Step Four: Trade the Evaluation
Now you trade. Not aggressively, not timidly, just execute your plan within the rules.
Risk 0.5% to 1% per trade. On a $100,000 account, that is $500 to $1,000 per position. This sizing lets you survive a string of losing trades without threatening your drawdown limit.
Only take your best setups. If you are used to taking ten trades a day, cut it to three. Quality over quantity, especially in an evaluation where every loss chip away at your drawdown room.
Stop trading after two consecutive losses. Take a break. Revenge trading in an evaluation is the fastest way to donate your fee and start over.
Do not rush. If the evaluation has no time limit, use that to your advantage. Slow and consistent beats fast and reckless every single time.

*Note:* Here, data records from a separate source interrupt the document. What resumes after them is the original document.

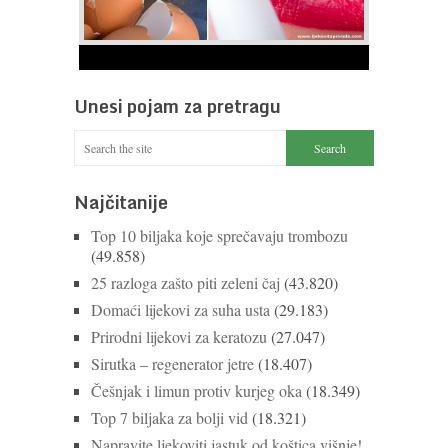
1
2
3
4
5
6
7
8
9
Ne bacajte ljuske jajeta
Jaja su vrlo hranjiva namirnica bogata proteinima,
Unesi pojam za pretragu
kalcijem i drugim mineralima, te ih svakodnevno
konzumiraju milijuni ljudi širom svijeta. Osim ...
Nastavi čitati
Najčitanije
Top 10 biljaka koje sprečavaju trombozu
(49.858)
25 razloga zašto piti zeleni čaj
(43.820)
Domaći lijekovi za suha usta
(29.183)
Prirodni lijekovi za keratozu
(27.047)
Sirutka – regenerator jetre
(18.407)
Češnjak i limun protiv kurjeg oka
(18.349)
Top 7 biljaka za bolji vid
(18.321)
Napravite ljekoviti jastuk od koštica višnje!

Step Five: Pass and Get Funded
Hit the profit target without breaking any rules and you advance. Some firms require a verification phase, a shorter, easier second evaluation to confirm your results were not a fluke.
Once you pass everything, you receive your funded account. The firm sends you login credentials for a live account with their capital. You start trading under the firm's ongoing rules, which are usually slightly more relaxed than the evaluation rules.
You earn a profit split on everything you make above the starting balance. Payouts happen on a schedule, typically every 14 to 30 days depending on the firm.
Congratulations, you are now a funded trader. The hard part is not over. Staying funded is harder than getting funded, because the temptation to size up and trade like you own the place is very real.
What It Actually Costs
Here is a breakdown of typical evaluation costs by account size.
- $10,000 account: roughly $50 to $100 evaluation fee
- $25,000 account: roughly $100 to $200 evaluation fee
- $50,000 account: roughly $200 to $350 evaluation fee
- $100,000 account: roughly $400 to $600 evaluation fee
- $200,000 account: roughly $700 to $1,200 evaluation fee
These are one-time fees. If you fail, you pay again for a new evaluation. Some firms offer reset options at a discounted rate, usually 50-70% of the original fee.
The cheapest funded account is not always the best choice. A $50 evaluation with terrible rules is $50 wasted. A $400 evaluation with fair rules and a real payout track record is money well spent.
Where Most People Screw Up
Buying an evaluation without demo experience. If you have not traded profitably on demo for at least two months, you are not ready. The evaluation is not the place to learn how to trade. It is the place to prove you already can.
Choosing the biggest account size. More money means more pressure and tighter proportional limits. Start small, pass an evaluation, build confidence, then scale up.
Not reading the rules. I cannot say this enough. Traders fail evaluations because they did not know about a rule. That is the dumbest possible way to lose your fee.
Changing strategy mid-evaluation. Day five of a challenge is not the time to switch from trend following to scalping. If your strategy is not working, stop and review. Do not reinvent your entire approach while the clock is running.
Rushing the target. You do not get bonus points for finishing fast. Slow, consistent trading beats aggressive, risky trading in evaluations every single time.
The people getting funded are not smarter than you. They just did the preparation, followed the rules, and did not self-destruct. Now you know the playbook. Go use it.